PROBLEM DETAILS: Retype the stretch of lines from the one containing "ПРИЁМНАЯ КОМИССИЯ" through the one containing "Das kleine Städtchen Schlettau im", both included, exactly as they appear.

EXTRACTED MATERIAL:
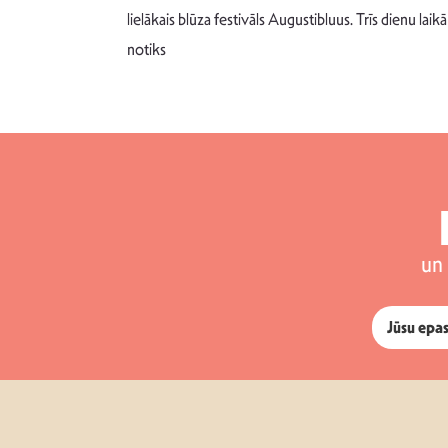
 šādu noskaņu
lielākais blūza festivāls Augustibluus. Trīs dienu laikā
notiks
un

---

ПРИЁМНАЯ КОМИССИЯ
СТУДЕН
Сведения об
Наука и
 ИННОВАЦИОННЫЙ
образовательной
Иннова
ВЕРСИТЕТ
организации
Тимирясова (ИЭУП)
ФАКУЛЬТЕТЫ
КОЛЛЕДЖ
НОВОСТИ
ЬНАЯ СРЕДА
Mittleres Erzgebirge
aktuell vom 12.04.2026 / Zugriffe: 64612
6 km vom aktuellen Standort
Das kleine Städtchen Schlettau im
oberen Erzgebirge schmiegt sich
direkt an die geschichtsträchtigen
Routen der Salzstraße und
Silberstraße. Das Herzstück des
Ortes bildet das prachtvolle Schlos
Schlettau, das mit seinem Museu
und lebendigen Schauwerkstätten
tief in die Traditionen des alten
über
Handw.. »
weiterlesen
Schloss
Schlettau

WRITTEN ANSWER:
ПРИЁМНАЯ КОМИССИЯ
СТУДЕН
Сведения об
Наука и
 ИННОВАЦИОННЫЙ
образовательной
Иннова
ВЕРСИТЕТ
организации
Тимирясова (ИЭУП)
ФАКУЛЬТЕТЫ
КОЛЛЕДЖ
НОВОСТИ
ЬНАЯ СРЕДА
Mittleres Erzgebirge
aktuell vom 12.04.2026 / Zugriffe: 64612
6 km vom aktuellen Standort
Das kleine Städtchen Schlettau im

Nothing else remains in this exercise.